(238c) Adsorption on Molecularly Rough Surfaces

Surface heterogeneity affects significantly the efficiency and selectivity of porous adsorbents and catalysts. However, most of the adsorption theories and simulation techniques assume a standard thermodynamic model of the Gibbs' dividing solid-gas interface, which is molecularly smooth. This assumption gives rise to an artificial layering of the adsorbed phase near the surface that is displayed in oscillating density profiles and leads to step-wise adsorption isotherms and oscillating solvation pressures, which are not observed in experiments. I will present a novel approach to a quantitative description of the effects of surface hererogeneity and microporosity on adsorption in micro- and mesoporous materials based on the quenched solid density functional theory (QSDFT). In QSDFT, the surface roughness is quantified by the roughness parameter, which represents the thickness of the surface ?corona? ? the region of varying solid density.
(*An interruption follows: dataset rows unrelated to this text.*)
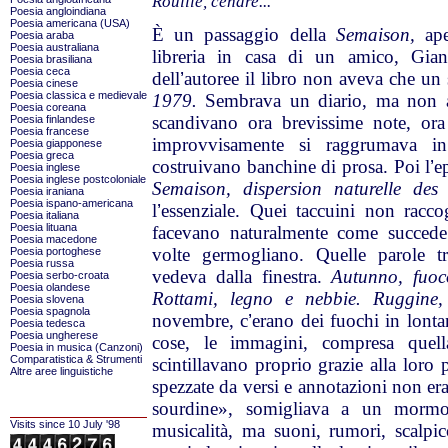
Rouille, cendre...
Poesia angloindiana
Poesia americana (USA)
È un passaggio della
Semaison,
ap
Poesia araba
Poesia australiana
libreria in casa di un amico, Gia
Poesia brasiliana
Poesia ceca
dell
’
autoree il libro non aveva che un 
Poesia cinese
Poesia classica e medievale
1979.
Sembrava un diario, ma non av
Poesia coreana
scandivano ora brevissime note, ora 
Poesia finlandese
Poesia francese
improvvisamente si raggrumava in
Poesia giapponese
Poesia greca
costruivano banchine di prosa. Poi l
’
e
Poesia inglese
Poesia inglese postcoloniale
Semaison, dispersion naturelle des
Poesia iraniana
Poesia ispano-americana
l
’
essenziale. Quei taccuini non racco
Poesia italiana
Poesia lituana
facevano naturalmente come succede
Poesia macedone
volte germogliano. Quelle parole 
Poesia portoghese
Poesia russa
vedeva dalla finestra.
Autunno, fuoc
Poesia serbo-croata
Poesia olandese
Rottami, legno e nebbie. Ruggine
Poesia slovena
Poesia spagnola
novembre, c
’
erano dei fuochi in lonta
Poesia tedesca
Poesia ungherese
cose, le immagini, compresa quel
Poesia in musica (Canzoni)
Comparatistica & Strumenti
scintillavano proprio grazie alla loro p
Altre aree linguistiche
spezzate da versi e annotazioni non er
sourdine», somigliava a un morm
Visits since 10 July '98
musicalità, ma suoni, rumori, scalpic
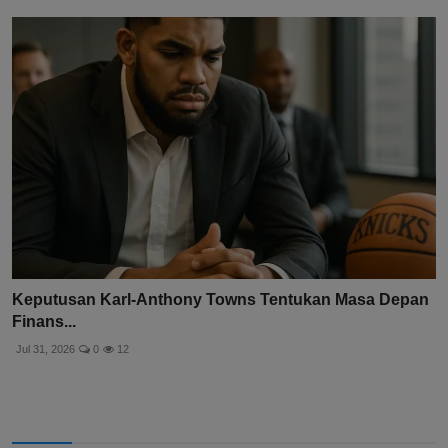
Keputusan Karl-Anthony Towns Tentukan Masa Depan
Finans...
Jul 31, 2026
0
12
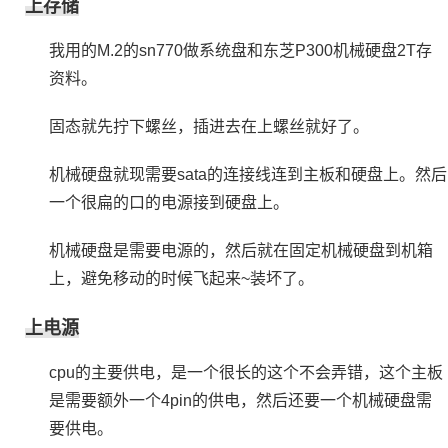
上存储
我用的M.2的sn770做系统盘和东芝P300机械硬盘2T存
资料。
固态就先拧下螺丝，插进去在上螺丝就好了。
机械硬盘就现需要sata的连接线连到主板和硬盘上。然后
一个很扁的口的电源接到硬盘上。
机械硬盘是需要电源的，然后就在固定机械硬盘到机箱
上，避免移动的时候飞起来~装坏了。
上电源
cpu的主要供电，是一个很长的这个不会弄错，这个主板
是需要额外一个4pin的供电，然后还要一个机械硬盘需
要供电。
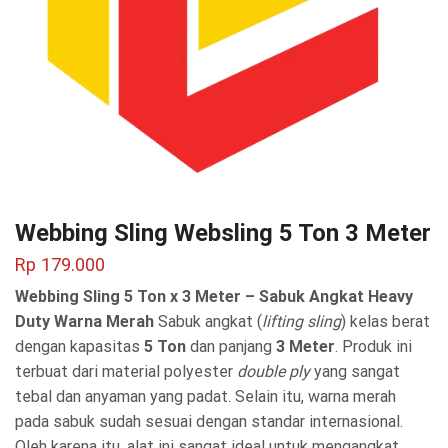
Webbing Sling Websling 5 Ton 3 Meter
Rp
179.000
Webbing Sling 5 Ton x 3 Meter – Sabuk Angkat Heavy
Duty Warna Merah
Sabuk angkat (
lifting sling
) kelas berat
dengan kapasitas
5 Ton
dan panjang
3 Meter
. Produk ini
terbuat dari material polyester
double ply
yang sangat
tebal dan anyaman yang padat. Selain itu, warna merah
pada sabuk sudah sesuai dengan standar internasional.
Oleh karena itu, alat ini sangat ideal untuk mengangkat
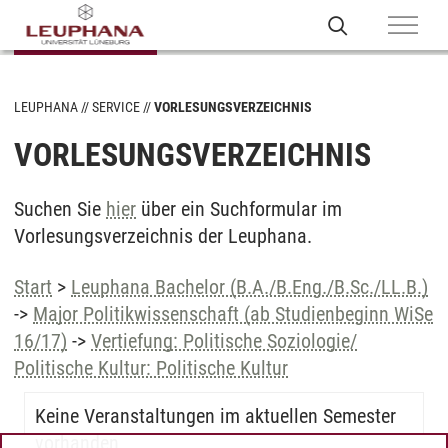
LEUPHANA
SERVICE
VORLESUNGSVERZEICHNIS
VORLESUNGSVERZEICHNIS
Suchen Sie
hier
über ein Suchformular im
Vorlesungsverzeichnis der Leuphana.
Start
>
Leuphana Bachelor (B.A./B.Eng./B.Sc./LL.B.)
->
Major Politikwissenschaft (ab Studienbeginn WiSe
16/17)
->
Vertiefung: Politische Soziologie/
Politische Kultur: Politische Kultur
Keine Veranstaltungen im aktuellen Semester
vorhanden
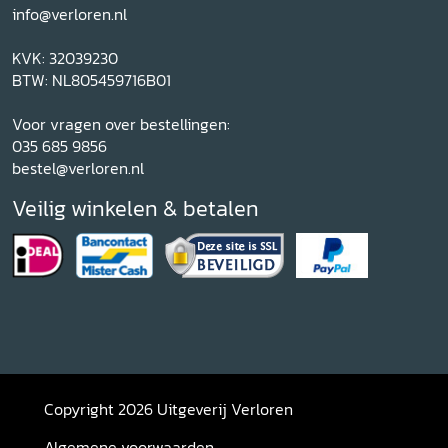
info@verloren.nl
KVK: 32039230
BTW: NL805459716B01
Voor vragen over bestellingen:
035 685 9856
bestel@verloren.nl
Veilig winkelen & betalen
Copyright 2026 Uitgeverij Verloren
Algemene voorwaarden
QSDFT quantitatively describes adsorption/desorption isotherms of simple gases and vapors on various carbons and silica materials in a wide range of relative pressures. The adsorbate density profiles predicted by QSDFT are shown to be in quantitative agreement with the density profiles revealed from the in-situ synchrotron XRD studies of Ar adsorption on MCM-41. Thus, QSDFT reconciles the results of adsorption and XRD measurements. In addition to a better understanding of the fundamentals of adsorption processes on heterogeneous surfaces, an important practical outcome of the proposed approach is envisioned in modeling of selectivity of adsorption separation processes and developing novel methods for calculating pore size distributions, meso- and micropore volumes, surface roughness, and other structural parameters of micro-mesoporous materials employed in separation technologies.